The frown deepened. 'A void. A loss. Perhaps you are right, Jim.'
'You've lost a lot too, Spock. One thing, I know – but there's so much that goes with it.'
Jim stopped and turned to his lover, and for a moment they embraced, Jim's hands firm on Spock's back, his arms warm around him.
'We need to get on to San Francisco,' Kirk said determinedly, letting the Vulcan take his arm again. 'I need to be working and you need to get that rehabilitation under your belt.'
'We also need to get to the wake,' Spock reminded him practically.
'Well, we're only a couple of blocks away from here, Spock. We can walk it, if your knees are all right?'
'I am quite capable of walking,' Spock promised.
'Are you capable of talking with fifteen different layers of the Kirk family, various relatives of Aurelan's, and sundry friends?' Jim asked with a soft laugh.
'I'm sure I will not let you down,' Spock reassured him. 'I have endured enough diplomatic functions on the Enterprise to be able to make conversation with a considerable variety of sentient humanoids.'
Jim sighed. 'You know, what I'd really like is just to sit down on that bench there in the sun and just talk to you, talk the day away. No more people, no more putting on a front. Just – nothing but you and me and the sky.'
'I do find the sky rather cold,' Spock pointed out, and Jim laughed.

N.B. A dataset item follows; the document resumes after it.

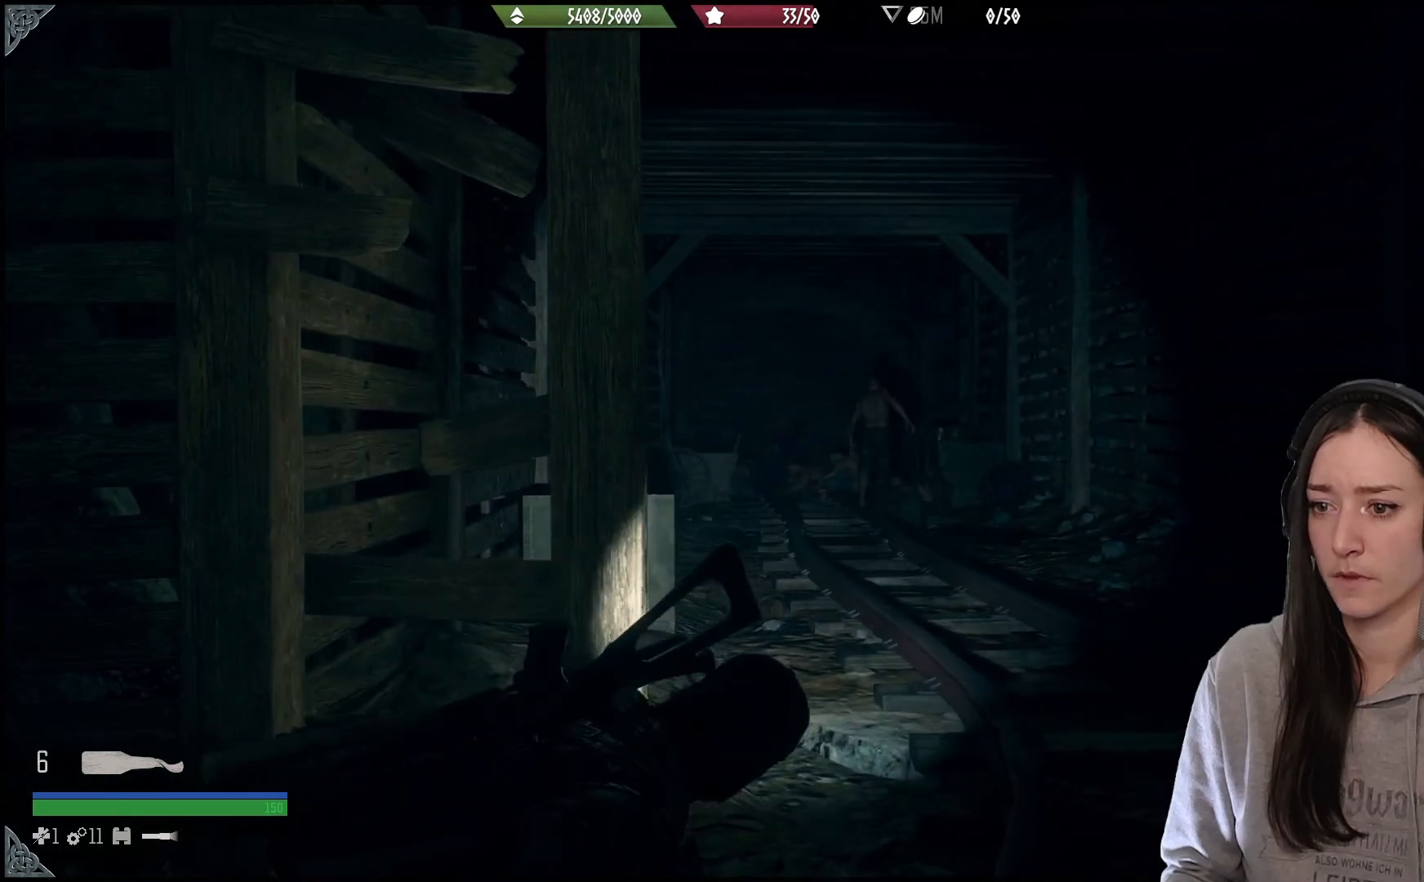
{"buttons": [], "left_stick": "center", "right_stick": "center", "events": [[100, "right_stick", "left"], [233, "right_stick", "center"]]}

'Well, in that case, my dear hot-blooded Vulcan, I'd better get you inside – and maybe you can use your influence to keep me from any more embarrassing breakdowns. It doesn't do my reputation as a starship captain any good at all.'
Spock continued walking with his hand loosely around Jim's arm, gratified that he seemed to have recovered from his momentary breakdown, but concerned nonetheless. Jim had been under a tremendous amount of strain recently, and it was bound to be damaging to his fragile human mind. Perhaps once they were installed in San Francisco he could persuade him to take counselling, just to be certain that he didn't turn in on himself and precipitate a further breakdown. Meanwhile, he would have to address his own problems with meditation and strict mental discipline. He was finding his thoughts turning to a darker direction far too often recently. No matter how much he repeated kaiidth within his own mind it was increasingly difficult to accept that what was, was. He wanted to fight against the darkness, to lash out against it, to turn away from life in his utter frustration. He could not allow that to continue.